Retype all the records below exactly as they are, with no image carried over.

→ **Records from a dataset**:
★ ★ ★
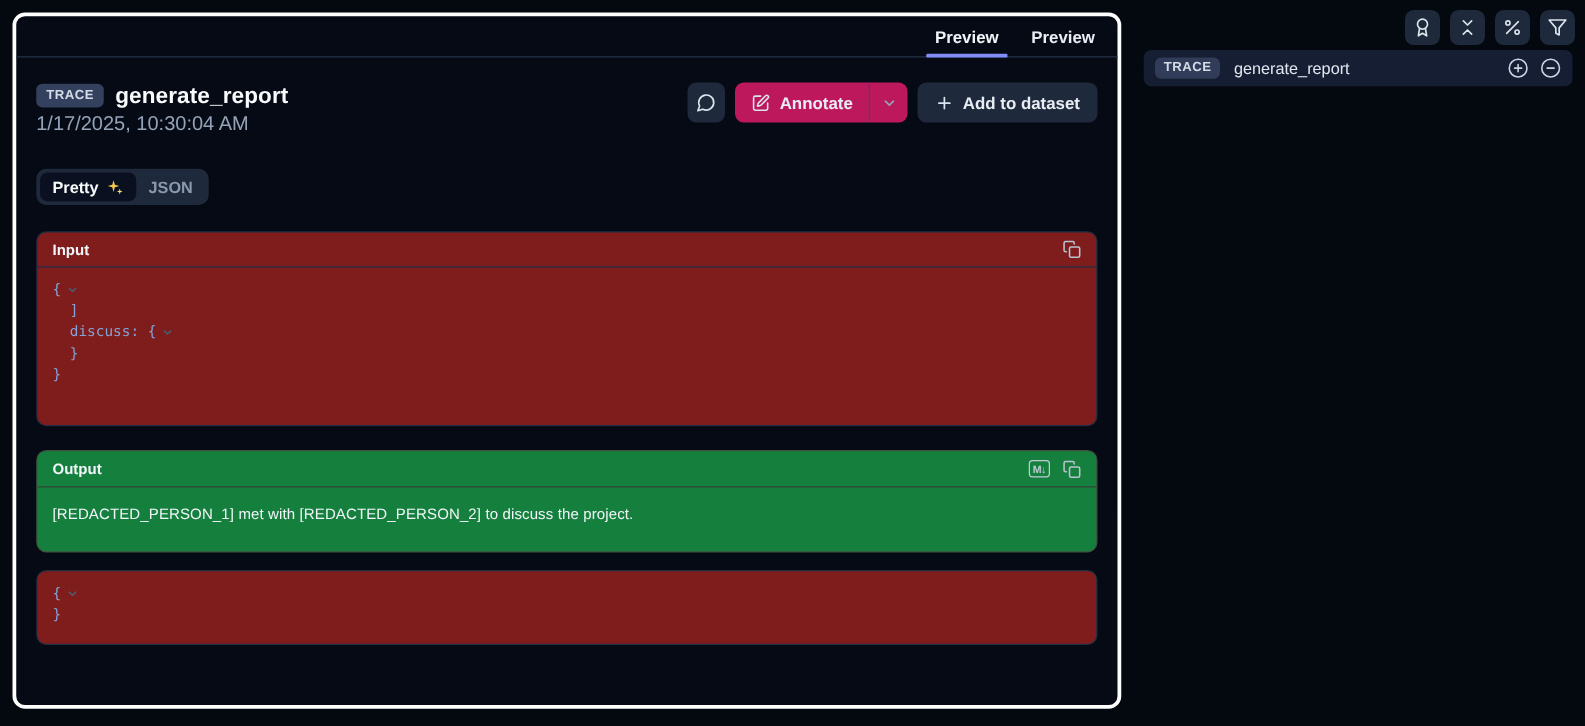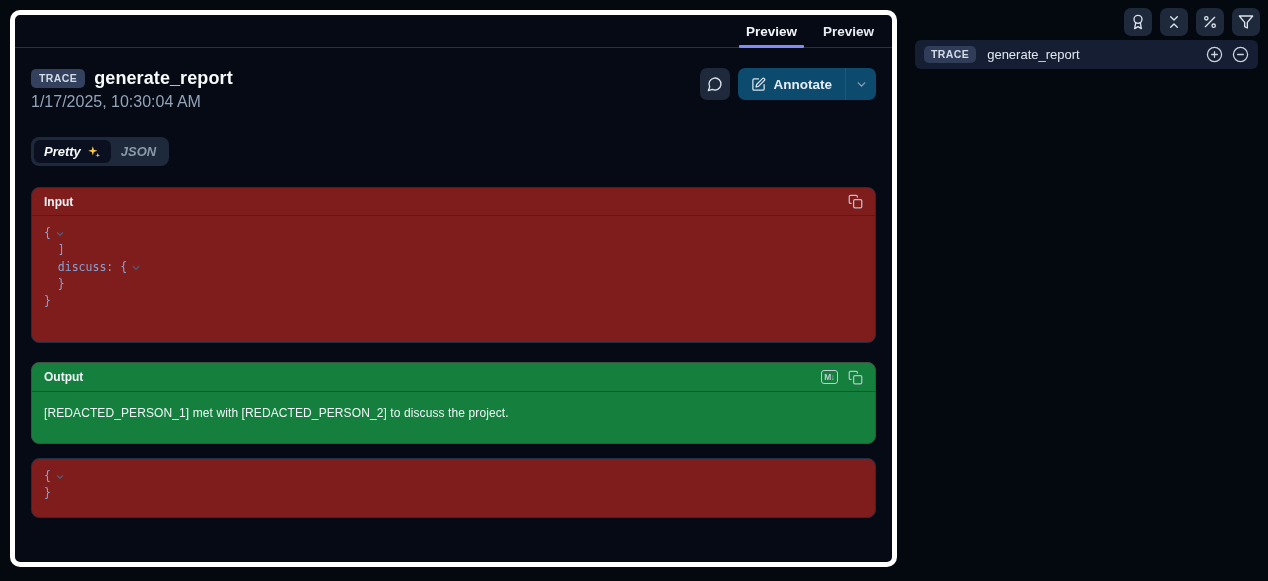--- a/index.html
+++ b/index.html
@@ -10,21 +10,21 @@
     color:#e2e8f0;
     position:relative;
     overflow:hidden;
   }
   svg { display:block; }
 
   
   .main-panel {
     position:absolute; left:10px; top:10px;
     width:887px; height:557px;
-    border:5px solid #ffffff;
+    border:3px solid #ffffff;
     border-radius:10px;
     background:#050a14;
     display:flex; flex-direction:column;
   }
   .tabbar {
     height:33px; flex:0 0 33px;
     border-bottom:1px solid #27324a;
     display:flex; justify-content:flex-end; align-items:stretch;
     padding-right:18px; gap:26px;
   }
@@ -48,21 +48,21 @@
   }
   .trace-title { font-size:18px; font-weight:700; color:#f8fafc; letter-spacing:.1px; }
   .timestamp { margin-top:4px; font-size:16px; color:#94a3b8; }
 
   .actions { display:flex; gap:8px; align-items:center; }
   .icon-btn {
     width:30px; height:32px; background:#1e293b; border:none; border-radius:7px;
     display:flex; align-items:center; justify-content:center; cursor:pointer;
   }
   .split-btn {
-    height:32px; background:#0c4a6e; border-radius:7px;
+    height:32px; background:#be185d; border-radius:7px;
     display:flex; align-items:stretch; cursor:pointer;
   }
   .split-main {
     display:flex; align-items:center; gap:8px; padding:0 13px;
     font-size:13.5px; font-weight:700; color:#e8edf4;
   }
   .split-divider { width:1px; background:#3b4burl; background:#3d4a63; margin:0; }
   .split-caret { width:30px; display:flex; align-items:center; justify-content:center; }
   .solid-btn {
     height:32px; background:#1e293b; border:none; border-radius:7px;
@@ -71,21 +71,21 @@
   }
 
   
   .view-toggle {
     margin-top:26px; display:inline-flex; align-items:center;
     background:#1e293b; border-radius:8px; padding:3px; height:29px;
   }
   .toggle-opt {
     display:flex; align-items:center; gap:6px; height:23px;
     padding:0 10px; border-radius:6px;
-    font-size:13px; font-weight:700; cursor:pointer;font-style:italic;
+    font-size:13px; font-weight:700; cursor:pointer;
   }
   .toggle-opt.selected { background:#0a101f; color:#f8fafc; }
   .toggle-opt.unselected { color:#8b99ad; }
 
   
   .card {
     border:1px solid #222e44; border-radius:8px; margin-top:21px;
     background:#7f1d1d; overflow:hidden;
   }
   .card-header {
@@ -179,20 +179,28 @@
           <div class="split-divider"></div>
           <div class="split-caret">
             <span>
               <svg width="13" height="13" viewBox="0 0 24 24" fill="none" stroke="#94a3b8" stroke-width="2.4" stroke-linecap="round" stroke-linejoin="round">
                   <path d="m6 9 6 6 6-6"></path>
                 </svg>
             </span>
           </div>
         </div>
 
+        <button class="solid-btn">
+          <span>
+            <svg width="15" height="15" viewBox="0 0 24 24" fill="none" stroke="#dbe3ec" stroke-width="2.2" stroke-linecap="round">
+                <path d="M5 12h14M12 5v14"></path>
+              </svg>
+          </span>
+          <span>Add to dataset</span>
+        </button>
       </div>
     </div>
 
     <div class="view-toggle">
       <div class="toggle-opt selected">
         <span>Pretty</span>
         <span>
           <svg width="14" height="14" viewBox="0 0 24 24" fill="#f5c84c">
               <path d="M10 2 11.8 8.2 18 10 11.8 11.8 10 18 8.2 11.8 2 10 8.2 8.2Z"></path>
               <path d="M18.5 13.5 19.4 16.6 22.5 17.5 19.4 18.4 18.5 21.5 17.6 18.4 14.5 17.5 17.6 16.6Z" fill="#f7d97c"></path>

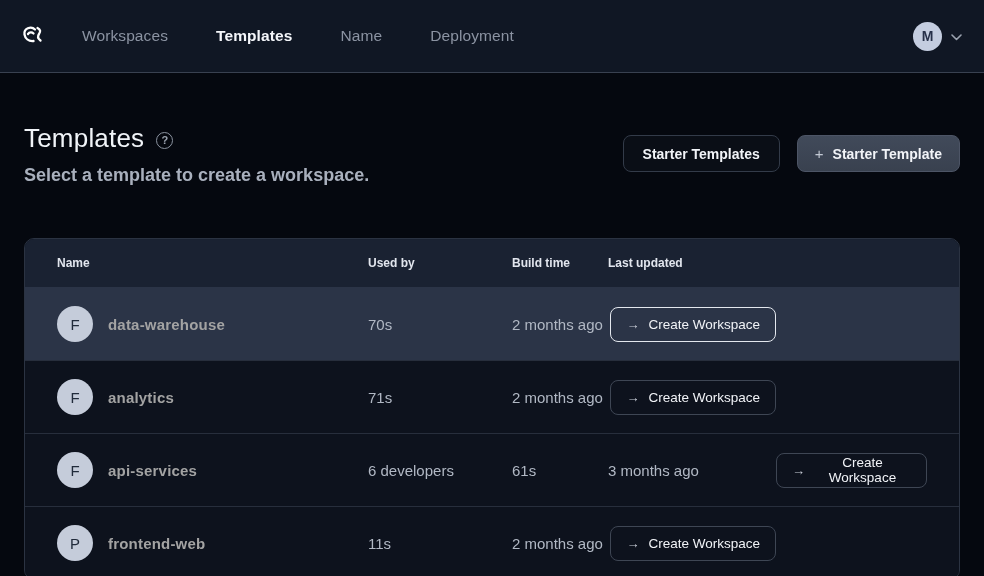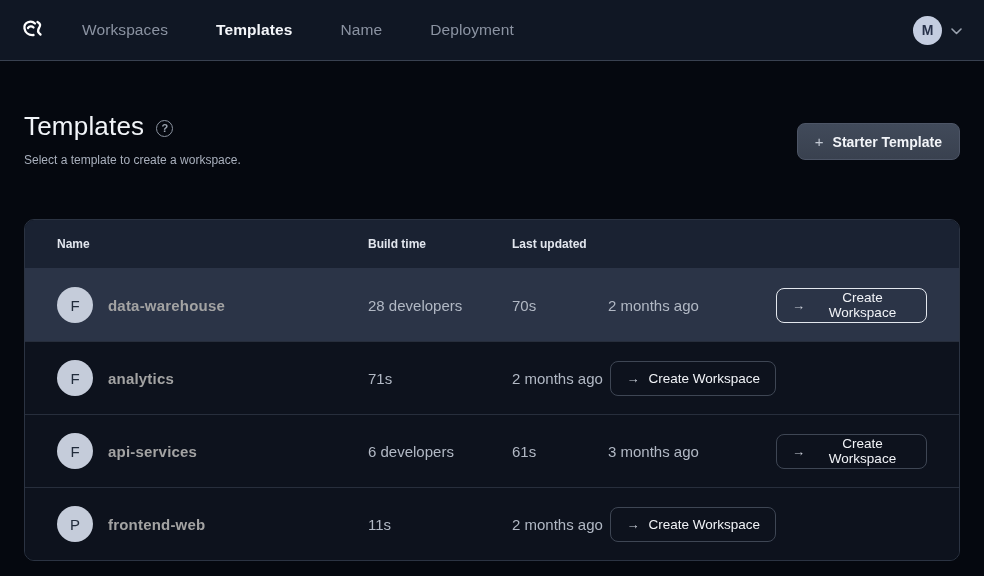--- a/index.html
+++ b/index.html
@@ -6,21 +6,21 @@
   html, body { width: 984px; height: 576px; overflow: hidden; }
   body {
     background: #05080f;
     font-family: "Liberation Sans", "DejaVu Sans", sans-serif;
     color: #e9edf3;
     -webkit-font-smoothing: antialiased;
   }
 
   
   .topnav {
-    height: 61px;
+    height: 73px;
     background: #101724;
     border-bottom: 1px solid #394150;
     display: flex;
     align-items: center;
     padding: 0 22px 0 16px;
   }
   .logo { display: flex; align-items: center; margin-right: 36px; }
   .nav-links { display: flex; align-items: center; gap: 48px; }
   .nav-link {
     font-size: 15.5px;
@@ -46,21 +46,21 @@
     align-items: flex-start;
   }
   .title-row { display: flex; align-items: center; gap: 12px; }
   .page-title { font-size: 26px; font-weight: 500; color: #f1f4f8; letter-spacing: .2px; }
   .help-icon {
     width: 17px; height: 17px; border-radius: 50%;
     border: 1.5px solid #8b93a0; color: #9aa2ae;
     display: flex; align-items: center; justify-content: center;
     font-size: 11px; font-weight: 600; margin-top: 3px;
   }
-  .page-subtitle { margin-top: 11px; font-size: 12px; color: #a9b0bd; }
+  .page-subtitle { margin-top: 11px; font-size: 18px; color: #a9b0bd; font-weight: bold; }
 
   .head-actions { display: flex; gap: 17px; margin-top: 12px; }
   .btn {
     height: 37px; border-radius: 8px;
     display: inline-flex; align-items: center; justify-content: center;
     font-size: 14px; font-weight: 600; cursor: pointer;
     font-family: inherit; color: #f2f4f8;
   }
   .btn-secondary {
     background: #0a0e16;
@@ -155,41 +155,42 @@
 
   <div class="page-head">
     <div>
       <div class="title-row">
         <h1 class="page-title">Templates</h1>
         <span class="help-icon">?</span>
       </div>
       <div class="page-subtitle">Select a template to create a workspace.</div>
     </div>
     <div class="head-actions">
+      <button class="btn btn-secondary">Starter Templates</button>
       <button class="btn btn-primary">
         <span class="plus-icon">+</span>
         <span>Starter Template</span>
       </button>
     </div>
   </div>
 
   <div class="table">
     <div class="thead">
       <div>Name</div>
+      <div>Used by</div>
       <div>Build time</div>
       <div>Last updated</div>
       <div></div>
     </div>
     <div id="table-body">
   <div class="trow highlight">
     <div class="name-cell">
       <span class="avatar">F</span>
       <span class="tname">data-warehouse</span>
     </div>
-    <div class="plain">28 developers</div>
     <div class="plain">70s</div>
     <div class="plain">2 months ago</div>
     <div class="action-cell">
       <button class="cw-btn bright">
         <span class="arrow">→</span>
         <span class="cw-label">Create Workspace</span>
       </button>
     </div>
   </div>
★ ★ ★
→ **TASK RESPONSE**:
--- a/index.html
+++ b/index.html
@@ -10,21 +10,21 @@
     color:#e2e8f0;
     position:relative;
     overflow:hidden;
   }
   svg { display:block; }
 
   
   .main-panel {
     position:absolute; left:10px; top:10px;
     width:887px; height:557px;
-    border:5px solid #ffffff;
+    border:3px solid #ffffff;
     border-radius:10px;
     background:#050a14;
     display:flex; flex-direction:column;
   }
   .tabbar {
     height:33px; flex:0 0 33px;
     border-bottom:1px solid #27324a;
     display:flex; justify-content:flex-end; align-items:stretch;
     padding-right:18px; gap:26px;
   }
@@ -48,21 +48,21 @@
   }
   .trace-title { font-size:18px; font-weight:700; color:#f8fafc; letter-spacing:.1px; }
   .timestamp { margin-top:4px; font-size:16px; color:#94a3b8; }
 
   .actions { display:flex; gap:8px; align-items:center; }
   .icon-btn {
     width:30px; height:32px; background:#1e293b; border:none; border-radius:7px;
     display:flex; align-items:center; justify-content:center; cursor:pointer;
   }
   .split-btn {
-    height:32px; background:#0c4a6e; border-radius:7px;
+    height:32px; background:#be185d; border-radius:7px;
     display:flex; align-items:stretch; cursor:pointer;
   }
   .split-main {
     display:flex; align-items:center; gap:8px; padding:0 13px;
     font-size:13.5px; font-weight:700; color:#e8edf4;
   }
   .split-divider { width:1px; background:#3b4burl; background:#3d4a63; margin:0; }
   .split-caret { width:30px; display:flex; align-items:center; justify-content:center; }
   .solid-btn {
     height:32px; background:#1e293b; border:none; border-radius:7px;
@@ -71,21 +71,21 @@
   }
 
   
   .view-toggle {
     margin-top:26px; display:inline-flex; align-items:center;
     background:#1e293b; border-radius:8px; padding:3px; height:29px;
   }
   .toggle-opt {
     display:flex; align-items:center; gap:6px; height:23px;
     padding:0 10px; border-radius:6px;
-    font-size:13px; font-weight:700; cursor:pointer;font-style:italic;
+    font-size:13px; font-weight:700; cursor:pointer;
   }
   .toggle-opt.selected { background:#0a101f; color:#f8fafc; }
   .toggle-opt.unselected { color:#8b99ad; }
 
   
   .card {
     border:1px solid #222e44; border-radius:8px; margin-top:21px;
     background:#7f1d1d; overflow:hidden;
   }
   .card-header {
@@ -179,20 +179,28 @@
           <div class="split-divider"></div>
           <div class="split-caret">
             <span>
               <svg width="13" height="13" viewBox="0 0 24 24" fill="none" stroke="#94a3b8" stroke-width="2.4" stroke-linecap="round" stroke-linejoin="round">
                   <path d="m6 9 6 6 6-6"></path>
                 </svg>
             </span>
           </div>
         </div>
 
+        <button class="solid-btn">
+          <span>
+            <svg width="15" height="15" viewBox="0 0 24 24" fill="none" stroke="#dbe3ec" stroke-width="2.2" stroke-linecap="round">
+                <path d="M5 12h14M12 5v14"></path>
+              </svg>
+          </span>
+          <span>Add to dataset</span>
+        </button>
       </div>
     </div>
 
     <div class="view-toggle">
       <div class="toggle-opt selected">
         <span>Pretty</span>
         <span>
           <svg width="14" height="14" viewBox="0 0 24 24" fill="#f5c84c">
               <path d="M10 2 11.8 8.2 18 10 11.8 11.8 10 18 8.2 11.8 2 10 8.2 8.2Z"></path>
               <path d="M18.5 13.5 19.4 16.6 22.5 17.5 19.4 18.4 18.5 21.5 17.6 18.4 14.5 17.5 17.6 16.6Z" fill="#f7d97c"></path>

--- a/index.html
+++ b/index.html
@@ -6,21 +6,21 @@
   html, body { width: 984px; height: 576px; overflow: hidden; }
   body {
     background: #05080f;
     font-family: "Liberation Sans", "DejaVu Sans", sans-serif;
     color: #e9edf3;
     -webkit-font-smoothing: antialiased;
   }
 
   
   .topnav {
-    height: 61px;
+    height: 73px;
     background: #101724;
     border-bottom: 1px solid #394150;
     display: flex;
     align-items: center;
     padding: 0 22px 0 16px;
   }
   .logo { display: flex; align-items: center; margin-right: 36px; }
   .nav-links { display: flex; align-items: center; gap: 48px; }
   .nav-link {
     font-size: 15.5px;
@@ -46,21 +46,21 @@
     align-items: flex-start;
   }
   .title-row { display: flex; align-items: center; gap: 12px; }
   .page-title { font-size: 26px; font-weight: 500; color: #f1f4f8; letter-spacing: .2px; }
   .help-icon {
     width: 17px; height: 17px; border-radius: 50%;
     border: 1.5px solid #8b93a0; color: #9aa2ae;
     display: flex; align-items: center; justify-content: center;
     font-size: 11px; font-weight: 600; margin-top: 3px;
   }
-  .page-subtitle { margin-top: 11px; font-size: 12px; color: #a9b0bd; }
+  .page-subtitle { margin-top: 11px; font-size: 18px; color: #a9b0bd; font-weight: bold; }
 
   .head-actions { display: flex; gap: 17px; margin-top: 12px; }
   .btn {
     height: 37px; border-radius: 8px;
     display: inline-flex; align-items: center; justify-content: center;
     font-size: 14px; font-weight: 600; cursor: pointer;
     font-family: inherit; color: #f2f4f8;
   }
   .btn-secondary {
     background: #0a0e16;
@@ -155,41 +155,42 @@
 
   <div class="page-head">
     <div>
       <div class="title-row">
         <h1 class="page-title">Templates</h1>
         <span class="help-icon">?</span>
       </div>
       <div class="page-subtitle">Select a template to create a workspace.</div>
     </div>
     <div class="head-actions">
+      <button class="btn btn-secondary">Starter Templates</button>
       <button class="btn btn-primary">
         <span class="plus-icon">+</span>
         <span>Starter Template</span>
       </button>
     </div>
   </div>
 
   <div class="table">
     <div class="thead">
       <div>Name</div>
+      <div>Used by</div>
       <div>Build time</div>
       <div>Last updated</div>
       <div></div>
     </div>
     <div id="table-body">
   <div class="trow highlight">
     <div class="name-cell">
       <span class="avatar">F</span>
       <span class="tname">data-warehouse</span>
     </div>
-    <div class="plain">28 developers</div>
     <div class="plain">70s</div>
     <div class="plain">2 months ago</div>
     <div class="action-cell">
       <button class="cw-btn bright">
         <span class="arrow">→</span>
         <span class="cw-label">Create Workspace</span>
       </button>
     </div>
   </div>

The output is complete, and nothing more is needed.